I think I made it clear music through the aids with the accessories are ONLY of value for voice. NEVER music. I experience no feedback or ‘trilling’ using the aids to furnish the missing treble when using my high fidelity (over the ear) headphones. I am 84 and suffer from profound hearing loss. My Resound hearing aids are actually vital for my daily living. I couldn’t function without them. They work extremely well.

My, but we do need to “shout…!” (the post referred to was originally all BOLD lettering). Yes, you described how when you try it, it sounds terrible. I was just furnishing the exact reason it sounds terrible. Maybe your profound hearing loss has something to do with not hearing any vibrato effect? If you search past posts on the forum, you can find lots of other folks including guitar players upset with the way certain string notes sound when they play and often it’s because they’re not in a music program for their aids. I don’t remember whether any of the other posters described whether there was any headphone effect or not when not using the music program. One can go even further, though, on trying to make things right than just switching to the music program. In the past, TraderGary, who’s a trained pianist (I may be wrong but I think music was his college major) had his audiologist come to his house and as he played the different notes on his grand piano, the audiologist tuned his HA’s until each note along the keyboard sounded right to Gary.
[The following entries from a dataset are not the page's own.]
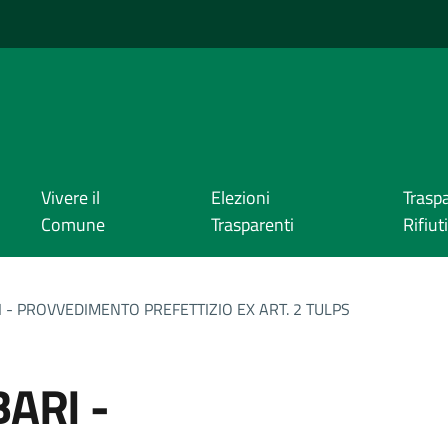
Vivere il
Elezioni
Trasp
Comune
Trasparenti
Rifiuti
I - PROVVEDIMENTO PREFETTIZIO EX ART. 2 TULPS
BARI -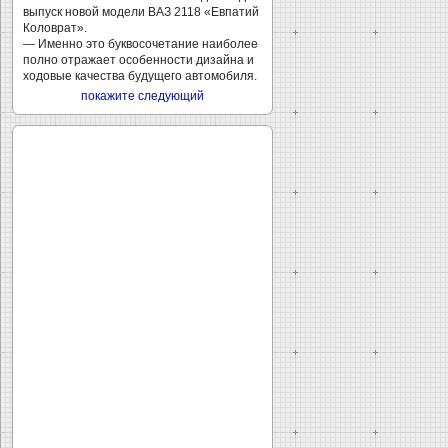
выпуск новой модели ВАЗ 2118 «Евпатий
Коловрат».
— Именно это буквосочетание наиболее
полно отражает особенности дизайна и
ходовые качества будущего автомобиля.
покажите следующий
He’s written in the past that to him, his piano playing sounds great just through his external HA mics after the fine-tuning (Marvels can furnish a decent amount of bass for HA’s).

My comments were not meant to address your specific concerns or observations but to reflect the basic acoustics and program settings that cause most people, including many forum members, to have problems when using hearing aid settings that have fast attack/relaxation compression time constants and also to make clear that it’s not ReSound’s “fault” that the standalone microphone devices sound terrible for music listening. They aren’t designed from the gitgo for music listening and perhaps by stating the exact reason quite clearly, one can help others “appreciate” why, rather than be disgruntled about the poor music reproduction, as some may be if they don’t know why. That’s all there is to my post.
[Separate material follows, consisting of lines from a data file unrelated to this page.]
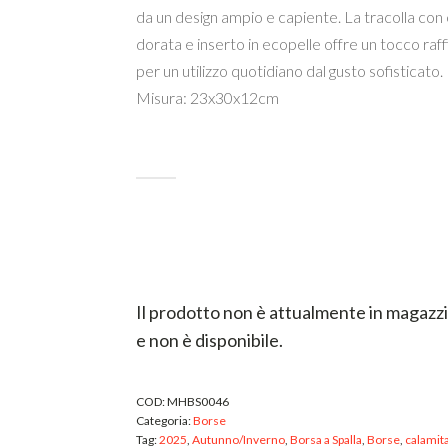
da un design ampio e capiente. La tracolla con
dorata e inserto in ecopelle offre un tocco raff
per un utilizzo quotidiano dal gusto sofisticato.
Misura: 23x30x12cm
ESTERNO
INTERNO
Il prodotto non è attualmente in magazz
e non è disponibile.
COD:
MHBS0046
Categoria:
Borse
Tag:
2025
,
Autunno/Inverno
,
Borsa a Spalla
,
Borse
,
calamit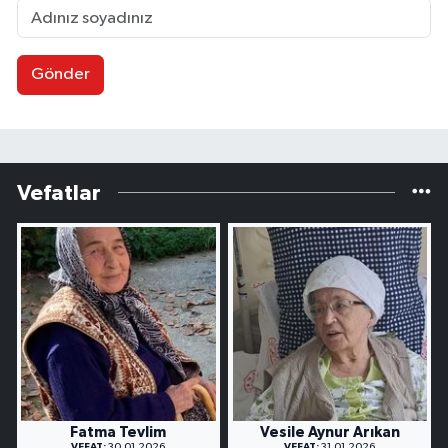
Gönder
Vefatlar
Fatma Tevlim
Vesile Aynur Arıkan
VEFAT:
30.01.2026
VEFAT:
31.01.2026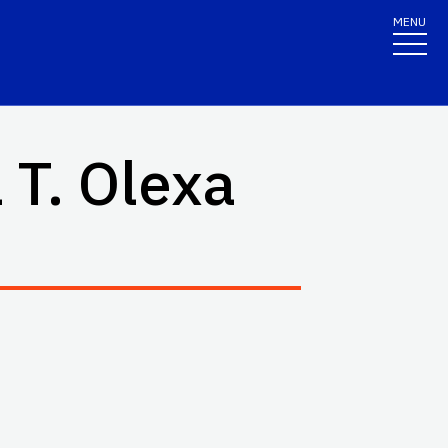
MENU
 T. Olexa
Although as a postscript here, perhaps part of my previous post was to correct that last phrase you used - the sound is terrible NOT because it comes through the aids but because for those devices the default setting provided by ReSound is to use a fast attack/relaxation constant for compressing different degrees of sound loudness differently. ReSound audiologists have stated in Audiology Online courses that effectively any program or device using these rapid time constants won’t work so well for music. It’s not the aids per se. The quality of sound reproduction of HA receivers vs headphone speakers is another matter and especially because of the amount of bass, I can clearly see the validity of your point that sound reproduced by headphone speakers, much of which might go directly to your ears especially if you turn up the volume a lot to compensate for profound loss, may sound great compared to HA receivers, no matter what HA program and compression attack/relaxation time constants you’re using.

This crackling static noise is because the MPO setting is too low at some frequencies. You should get the audi either to reduce the gain at the appropriate frequencies or to increase the MPO setting.